# [Data records]
--*--

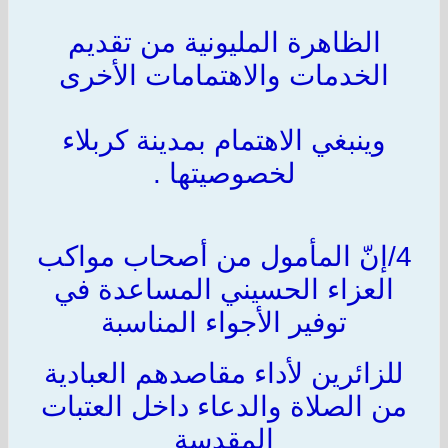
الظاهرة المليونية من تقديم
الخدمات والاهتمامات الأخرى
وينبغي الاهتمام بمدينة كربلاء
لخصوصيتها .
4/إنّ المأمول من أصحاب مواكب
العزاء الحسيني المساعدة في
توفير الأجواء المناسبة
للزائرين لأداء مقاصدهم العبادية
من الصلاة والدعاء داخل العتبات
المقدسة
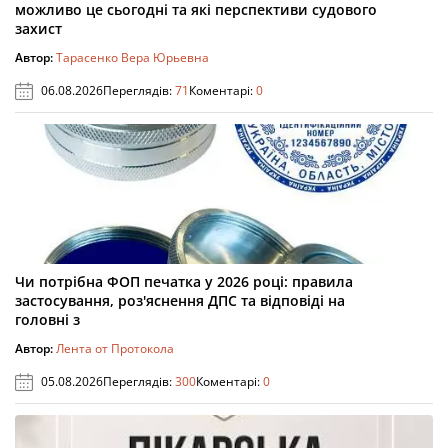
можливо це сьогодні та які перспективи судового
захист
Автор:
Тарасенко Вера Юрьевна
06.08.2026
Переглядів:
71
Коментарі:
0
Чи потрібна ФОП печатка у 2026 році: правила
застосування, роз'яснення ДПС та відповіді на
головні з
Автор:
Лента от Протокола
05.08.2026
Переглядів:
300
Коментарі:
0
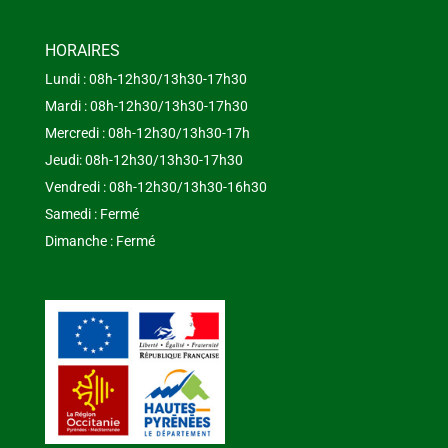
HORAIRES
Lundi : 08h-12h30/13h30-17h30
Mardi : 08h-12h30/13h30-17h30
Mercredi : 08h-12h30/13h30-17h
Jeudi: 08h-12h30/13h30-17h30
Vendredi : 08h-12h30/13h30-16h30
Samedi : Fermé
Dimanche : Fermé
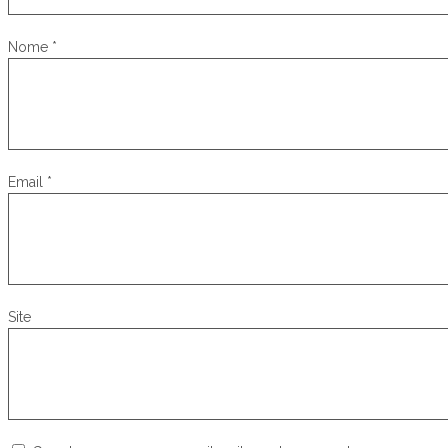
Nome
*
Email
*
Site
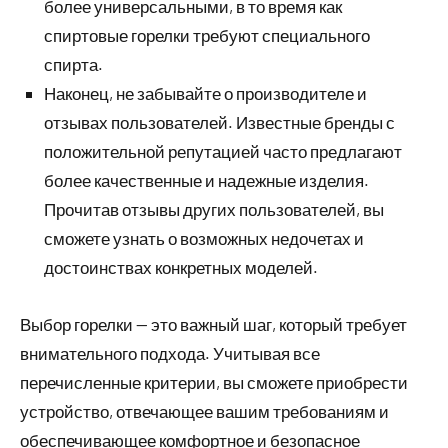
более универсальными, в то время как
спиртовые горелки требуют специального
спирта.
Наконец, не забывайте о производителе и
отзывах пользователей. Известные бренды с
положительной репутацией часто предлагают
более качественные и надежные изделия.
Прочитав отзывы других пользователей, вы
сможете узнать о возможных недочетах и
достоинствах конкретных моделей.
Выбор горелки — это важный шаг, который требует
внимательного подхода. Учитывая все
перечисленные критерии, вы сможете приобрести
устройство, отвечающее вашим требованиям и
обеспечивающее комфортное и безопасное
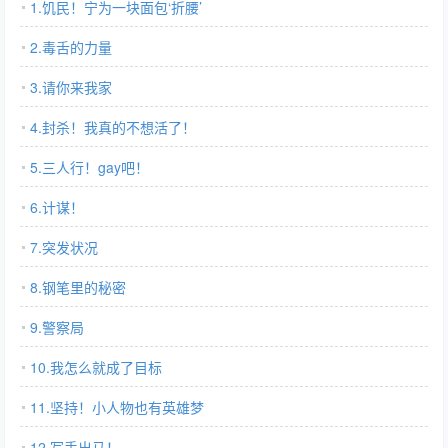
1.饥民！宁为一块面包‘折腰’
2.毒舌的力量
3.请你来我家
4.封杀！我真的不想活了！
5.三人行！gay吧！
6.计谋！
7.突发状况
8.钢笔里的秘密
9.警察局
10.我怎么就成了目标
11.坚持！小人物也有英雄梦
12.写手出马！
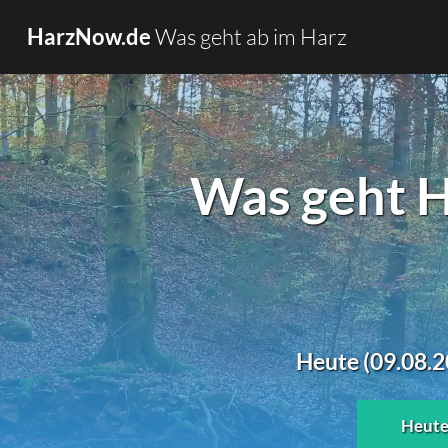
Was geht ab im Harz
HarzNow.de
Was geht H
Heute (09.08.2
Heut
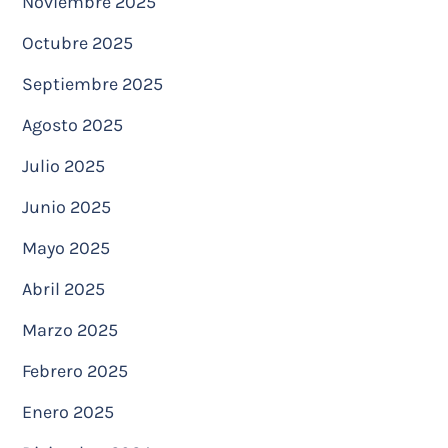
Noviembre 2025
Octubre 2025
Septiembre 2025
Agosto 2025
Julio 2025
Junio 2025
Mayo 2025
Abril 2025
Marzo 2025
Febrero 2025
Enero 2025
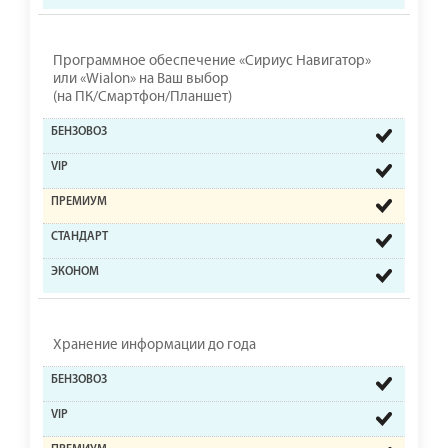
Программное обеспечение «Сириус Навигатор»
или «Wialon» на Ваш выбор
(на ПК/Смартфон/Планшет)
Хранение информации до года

--*--

# [Problem description]
Please reproduce all the text in the data above line for line, and leave the pictures out of your answer.

# [Expected answer]
الظاهرة المليونية من تقديم
الخدمات والاهتمامات الأخرى
وينبغي الاهتمام بمدينة كربلاء
لخصوصيتها .
4/إنّ المأمول من أصحاب مواكب
العزاء الحسيني المساعدة في
توفير الأجواء المناسبة
للزائرين لأداء مقاصدهم العبادية
من الصلاة والدعاء داخل العتبات
المقدسة
можливо це сьогодні та які перспективи судового
захист
Автор:
Тарасенко Вера Юрьевна
06.08.2026
Переглядів:
71
Коментарі:
0
Чи потрібна ФОП печатка у 2026 році: правила
застосування, роз'яснення ДПС та відповіді на
головні з
Автор:
Лента от Протокола
05.08.2026
Переглядів:
300
Коментарі:
0
HORAIRES
Lundi : 08h-12h30/13h30-17h30
Mardi : 08h-12h30/13h30-17h30
Mercredi : 08h-12h30/13h30-17h
Jeudi: 08h-12h30/13h30-17h30
Vendredi : 08h-12h30/13h30-16h30
Samedi : Fermé
Dimanche : Fermé
Nome
*
Email
*
Site
более универсальными, в то время как
спиртовые горелки требуют специального
спирта.
Наконец, не забывайте о производителе и
отзывах пользователей. Известные бренды с
положительной репутацией часто предлагают
более качественные и надежные изделия.
Прочитав отзывы других пользователей, вы
сможете узнать о возможных недочетах и
достоинствах конкретных моделей.
Выбор горелки — это важный шаг, который требует
внимательного подхода. Учитывая все
перечисленные критерии, вы сможете приобрести
устройство, отвечающее вашим требованиям и
обеспечивающее комфортное и безопасное
1.饥民！宁为一块面包‘折腰’
2.毒舌的力量
3.请你来我家
4.封杀！我真的不想活了！
5.三人行！gay吧！
6.计谋！
7.突发状况
8.钢笔里的秘密
9.警察局
10.我怎么就成了目标
11.坚持！小人物也有英雄梦
12.写手出马！
Was geht ab im Harz
HarzNow.de
Was geht H
Heute (09.08.2
Heut
Noviembre 2025
Octubre 2025
Septiembre 2025
Agosto 2025
Julio 2025
Junio 2025
Mayo 2025
Abril 2025
Marzo 2025
Febrero 2025
Enero 2025
Программное обеспечение «Сириус Навигатор»
или «Wialon» на Ваш выбор
(на ПК/Смартфон/Планшет)
Хранение информации до года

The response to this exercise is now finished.